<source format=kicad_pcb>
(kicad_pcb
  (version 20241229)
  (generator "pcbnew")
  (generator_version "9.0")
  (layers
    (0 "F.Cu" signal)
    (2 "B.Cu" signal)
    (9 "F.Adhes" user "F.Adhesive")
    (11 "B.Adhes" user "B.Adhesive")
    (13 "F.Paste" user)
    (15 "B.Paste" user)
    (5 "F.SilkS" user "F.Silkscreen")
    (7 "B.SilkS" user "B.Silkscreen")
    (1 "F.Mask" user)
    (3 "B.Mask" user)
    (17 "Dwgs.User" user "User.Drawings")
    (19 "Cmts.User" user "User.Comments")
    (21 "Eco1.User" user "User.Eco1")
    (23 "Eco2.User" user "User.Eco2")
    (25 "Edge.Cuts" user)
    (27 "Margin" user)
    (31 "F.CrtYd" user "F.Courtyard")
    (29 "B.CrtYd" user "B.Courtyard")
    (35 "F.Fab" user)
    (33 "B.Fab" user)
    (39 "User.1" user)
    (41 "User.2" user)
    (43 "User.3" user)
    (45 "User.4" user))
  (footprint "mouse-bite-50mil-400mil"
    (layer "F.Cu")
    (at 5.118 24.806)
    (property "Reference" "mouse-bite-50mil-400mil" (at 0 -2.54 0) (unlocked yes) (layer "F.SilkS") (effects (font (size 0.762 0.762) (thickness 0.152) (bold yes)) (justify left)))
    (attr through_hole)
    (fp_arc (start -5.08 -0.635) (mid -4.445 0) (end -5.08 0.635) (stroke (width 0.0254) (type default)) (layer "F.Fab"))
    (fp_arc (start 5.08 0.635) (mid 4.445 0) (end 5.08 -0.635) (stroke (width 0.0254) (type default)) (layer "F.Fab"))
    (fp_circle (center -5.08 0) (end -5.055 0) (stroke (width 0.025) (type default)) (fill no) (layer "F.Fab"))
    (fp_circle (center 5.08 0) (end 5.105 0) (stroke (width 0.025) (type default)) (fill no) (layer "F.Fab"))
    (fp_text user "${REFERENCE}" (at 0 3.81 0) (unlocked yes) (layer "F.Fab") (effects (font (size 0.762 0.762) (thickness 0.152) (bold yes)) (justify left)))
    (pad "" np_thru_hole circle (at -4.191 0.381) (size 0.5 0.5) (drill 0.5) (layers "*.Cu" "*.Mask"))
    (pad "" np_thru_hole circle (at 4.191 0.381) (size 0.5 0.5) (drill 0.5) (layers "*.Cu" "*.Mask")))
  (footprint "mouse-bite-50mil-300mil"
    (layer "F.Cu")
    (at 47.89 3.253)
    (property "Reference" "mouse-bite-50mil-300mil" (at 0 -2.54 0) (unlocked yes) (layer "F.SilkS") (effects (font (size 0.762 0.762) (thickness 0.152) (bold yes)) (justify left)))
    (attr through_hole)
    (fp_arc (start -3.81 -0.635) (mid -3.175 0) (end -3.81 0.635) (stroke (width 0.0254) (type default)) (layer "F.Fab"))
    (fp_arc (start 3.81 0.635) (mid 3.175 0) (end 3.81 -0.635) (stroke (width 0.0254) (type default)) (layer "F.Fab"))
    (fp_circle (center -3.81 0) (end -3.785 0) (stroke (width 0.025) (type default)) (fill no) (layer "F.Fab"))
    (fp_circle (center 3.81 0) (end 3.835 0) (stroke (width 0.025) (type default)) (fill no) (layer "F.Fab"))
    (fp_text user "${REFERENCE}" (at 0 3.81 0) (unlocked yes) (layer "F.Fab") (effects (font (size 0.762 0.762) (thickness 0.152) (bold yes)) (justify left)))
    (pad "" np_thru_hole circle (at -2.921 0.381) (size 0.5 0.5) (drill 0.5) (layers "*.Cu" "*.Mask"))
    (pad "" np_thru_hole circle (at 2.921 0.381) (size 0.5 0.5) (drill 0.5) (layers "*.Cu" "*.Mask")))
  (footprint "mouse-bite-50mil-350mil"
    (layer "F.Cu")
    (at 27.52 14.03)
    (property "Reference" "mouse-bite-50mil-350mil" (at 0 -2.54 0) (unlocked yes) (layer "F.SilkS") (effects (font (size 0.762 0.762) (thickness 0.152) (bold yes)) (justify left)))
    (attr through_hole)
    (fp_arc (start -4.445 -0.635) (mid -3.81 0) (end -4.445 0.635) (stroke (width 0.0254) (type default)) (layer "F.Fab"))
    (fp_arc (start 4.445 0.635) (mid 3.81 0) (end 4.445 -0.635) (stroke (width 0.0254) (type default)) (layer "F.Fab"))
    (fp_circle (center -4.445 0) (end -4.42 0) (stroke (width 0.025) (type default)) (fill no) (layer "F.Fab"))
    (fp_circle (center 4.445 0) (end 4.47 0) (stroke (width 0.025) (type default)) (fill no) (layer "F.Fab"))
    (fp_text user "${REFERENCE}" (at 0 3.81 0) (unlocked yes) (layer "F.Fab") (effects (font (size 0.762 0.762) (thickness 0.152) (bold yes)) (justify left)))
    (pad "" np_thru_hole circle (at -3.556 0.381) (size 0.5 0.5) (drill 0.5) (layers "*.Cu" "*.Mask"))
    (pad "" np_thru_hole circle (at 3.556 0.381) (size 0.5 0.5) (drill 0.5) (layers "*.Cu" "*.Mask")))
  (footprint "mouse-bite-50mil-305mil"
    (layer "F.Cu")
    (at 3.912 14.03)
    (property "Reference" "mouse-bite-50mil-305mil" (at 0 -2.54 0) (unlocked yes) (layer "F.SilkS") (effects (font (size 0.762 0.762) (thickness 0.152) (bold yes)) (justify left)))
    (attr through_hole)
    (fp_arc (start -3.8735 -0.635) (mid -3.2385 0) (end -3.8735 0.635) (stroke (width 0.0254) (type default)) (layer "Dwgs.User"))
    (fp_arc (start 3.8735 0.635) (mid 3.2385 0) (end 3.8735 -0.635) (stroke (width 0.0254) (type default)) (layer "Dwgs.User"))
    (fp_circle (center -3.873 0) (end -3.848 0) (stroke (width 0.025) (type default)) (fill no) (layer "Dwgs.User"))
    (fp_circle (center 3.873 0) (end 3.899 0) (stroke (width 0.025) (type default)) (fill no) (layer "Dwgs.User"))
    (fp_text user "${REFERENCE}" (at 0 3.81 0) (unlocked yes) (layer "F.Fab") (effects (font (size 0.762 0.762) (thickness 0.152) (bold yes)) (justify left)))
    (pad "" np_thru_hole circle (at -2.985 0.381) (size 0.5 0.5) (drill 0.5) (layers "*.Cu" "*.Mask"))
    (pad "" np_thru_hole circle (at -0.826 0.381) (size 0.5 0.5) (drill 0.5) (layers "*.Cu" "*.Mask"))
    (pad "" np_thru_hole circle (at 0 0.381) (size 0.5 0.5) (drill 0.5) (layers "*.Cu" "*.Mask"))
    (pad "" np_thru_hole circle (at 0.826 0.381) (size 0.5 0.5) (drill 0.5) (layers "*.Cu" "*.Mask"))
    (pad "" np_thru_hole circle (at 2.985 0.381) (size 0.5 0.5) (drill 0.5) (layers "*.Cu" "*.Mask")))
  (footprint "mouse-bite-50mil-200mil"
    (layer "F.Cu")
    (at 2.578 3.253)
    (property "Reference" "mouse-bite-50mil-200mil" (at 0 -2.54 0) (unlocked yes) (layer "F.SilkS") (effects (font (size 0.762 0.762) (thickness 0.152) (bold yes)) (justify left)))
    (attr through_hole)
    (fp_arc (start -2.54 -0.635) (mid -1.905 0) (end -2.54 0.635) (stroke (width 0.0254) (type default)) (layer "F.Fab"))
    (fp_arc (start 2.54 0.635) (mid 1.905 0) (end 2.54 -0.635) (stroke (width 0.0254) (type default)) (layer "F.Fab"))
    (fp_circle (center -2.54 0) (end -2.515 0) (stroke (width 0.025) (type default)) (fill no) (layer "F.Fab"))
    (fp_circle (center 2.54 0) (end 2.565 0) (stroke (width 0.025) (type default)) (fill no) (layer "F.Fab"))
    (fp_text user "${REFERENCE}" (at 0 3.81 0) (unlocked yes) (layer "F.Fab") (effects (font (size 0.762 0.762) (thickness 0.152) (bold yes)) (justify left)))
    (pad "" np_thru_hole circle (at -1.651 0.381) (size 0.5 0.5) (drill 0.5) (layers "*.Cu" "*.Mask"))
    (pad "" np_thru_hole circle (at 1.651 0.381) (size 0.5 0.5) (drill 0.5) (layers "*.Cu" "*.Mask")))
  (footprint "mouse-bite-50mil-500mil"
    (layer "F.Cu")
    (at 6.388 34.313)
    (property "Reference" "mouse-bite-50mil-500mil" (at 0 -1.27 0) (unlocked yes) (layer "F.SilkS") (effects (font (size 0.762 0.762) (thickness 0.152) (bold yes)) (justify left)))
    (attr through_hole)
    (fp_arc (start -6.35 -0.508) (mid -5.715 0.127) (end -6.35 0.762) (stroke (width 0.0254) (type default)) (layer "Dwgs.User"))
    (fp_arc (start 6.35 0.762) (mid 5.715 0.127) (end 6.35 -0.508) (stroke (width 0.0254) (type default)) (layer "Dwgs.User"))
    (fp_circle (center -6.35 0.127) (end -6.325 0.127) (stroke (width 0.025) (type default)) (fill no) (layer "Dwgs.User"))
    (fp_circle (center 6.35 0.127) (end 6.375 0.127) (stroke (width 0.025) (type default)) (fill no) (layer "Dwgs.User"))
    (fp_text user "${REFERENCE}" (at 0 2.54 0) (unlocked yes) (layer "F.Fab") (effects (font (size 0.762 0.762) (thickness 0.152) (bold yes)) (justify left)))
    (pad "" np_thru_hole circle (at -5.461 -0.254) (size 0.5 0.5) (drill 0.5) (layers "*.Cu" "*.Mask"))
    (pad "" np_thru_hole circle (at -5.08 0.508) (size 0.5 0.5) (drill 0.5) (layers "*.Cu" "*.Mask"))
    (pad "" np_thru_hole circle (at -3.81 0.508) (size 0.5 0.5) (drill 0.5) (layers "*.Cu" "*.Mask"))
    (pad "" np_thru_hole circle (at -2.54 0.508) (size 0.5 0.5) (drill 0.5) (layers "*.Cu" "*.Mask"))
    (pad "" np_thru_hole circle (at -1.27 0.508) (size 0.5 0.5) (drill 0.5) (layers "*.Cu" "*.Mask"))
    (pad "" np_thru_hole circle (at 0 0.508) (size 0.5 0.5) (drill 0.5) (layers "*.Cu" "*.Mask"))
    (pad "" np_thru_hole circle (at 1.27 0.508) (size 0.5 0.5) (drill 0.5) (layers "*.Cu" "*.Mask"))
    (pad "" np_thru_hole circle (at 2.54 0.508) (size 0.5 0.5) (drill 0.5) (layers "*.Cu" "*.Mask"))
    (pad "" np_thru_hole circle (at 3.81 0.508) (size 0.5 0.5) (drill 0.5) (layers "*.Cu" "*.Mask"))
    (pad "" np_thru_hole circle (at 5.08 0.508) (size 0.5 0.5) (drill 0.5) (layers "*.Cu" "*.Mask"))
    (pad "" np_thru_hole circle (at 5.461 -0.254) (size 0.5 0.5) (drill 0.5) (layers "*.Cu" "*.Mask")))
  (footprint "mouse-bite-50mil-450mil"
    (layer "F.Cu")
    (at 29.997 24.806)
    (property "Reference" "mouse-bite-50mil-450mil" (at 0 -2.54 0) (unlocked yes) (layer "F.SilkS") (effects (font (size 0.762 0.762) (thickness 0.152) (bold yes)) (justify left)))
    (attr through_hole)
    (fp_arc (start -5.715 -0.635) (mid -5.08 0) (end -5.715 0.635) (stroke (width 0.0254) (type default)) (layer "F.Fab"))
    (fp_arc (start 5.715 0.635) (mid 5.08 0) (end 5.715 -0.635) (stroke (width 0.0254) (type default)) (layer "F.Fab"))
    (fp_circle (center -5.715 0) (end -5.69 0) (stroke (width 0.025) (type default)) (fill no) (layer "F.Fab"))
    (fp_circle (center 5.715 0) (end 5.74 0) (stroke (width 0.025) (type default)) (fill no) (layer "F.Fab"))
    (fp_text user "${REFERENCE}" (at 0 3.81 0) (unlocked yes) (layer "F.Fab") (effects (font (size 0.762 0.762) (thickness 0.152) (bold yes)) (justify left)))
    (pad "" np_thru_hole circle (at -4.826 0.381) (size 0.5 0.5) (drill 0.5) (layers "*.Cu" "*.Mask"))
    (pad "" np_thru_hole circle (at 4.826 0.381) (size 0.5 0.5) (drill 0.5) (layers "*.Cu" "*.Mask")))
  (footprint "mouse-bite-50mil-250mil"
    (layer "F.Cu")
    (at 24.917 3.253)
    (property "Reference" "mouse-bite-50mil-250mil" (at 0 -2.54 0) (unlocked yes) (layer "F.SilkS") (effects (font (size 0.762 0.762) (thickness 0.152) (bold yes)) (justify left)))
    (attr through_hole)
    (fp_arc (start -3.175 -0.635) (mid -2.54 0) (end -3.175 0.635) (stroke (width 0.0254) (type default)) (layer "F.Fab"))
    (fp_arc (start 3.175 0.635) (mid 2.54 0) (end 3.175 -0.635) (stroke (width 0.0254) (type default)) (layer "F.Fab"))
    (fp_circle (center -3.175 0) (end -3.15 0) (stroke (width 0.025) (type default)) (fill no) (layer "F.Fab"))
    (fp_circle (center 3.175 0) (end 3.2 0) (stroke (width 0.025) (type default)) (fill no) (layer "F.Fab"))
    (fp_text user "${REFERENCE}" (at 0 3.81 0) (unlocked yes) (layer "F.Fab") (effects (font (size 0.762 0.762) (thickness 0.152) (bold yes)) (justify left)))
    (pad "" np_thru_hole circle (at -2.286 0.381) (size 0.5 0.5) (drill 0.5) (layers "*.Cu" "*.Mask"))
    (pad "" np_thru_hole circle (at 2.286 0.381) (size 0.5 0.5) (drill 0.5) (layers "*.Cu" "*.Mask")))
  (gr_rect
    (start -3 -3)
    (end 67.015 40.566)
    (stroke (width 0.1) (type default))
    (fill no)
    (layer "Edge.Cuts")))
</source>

→ **What needs to be done**
After locating the line holding "(fp_circle (center -3.175" above, output exactly that line and every line after it through the line holding "(fp_circle (center 3.175". Include nothing else.

→ **Solution to the exercise**
    (fp_circle (center -3.175 0) (end -3.15 0) (stroke (width 0.025) (type default)) (fill no) (layer "F.Fab"))
    (fp_circle (center 3.175 0) (end 3.2 0) (stroke (width 0.025) (type default)) (fill no) (layer "F.Fab"))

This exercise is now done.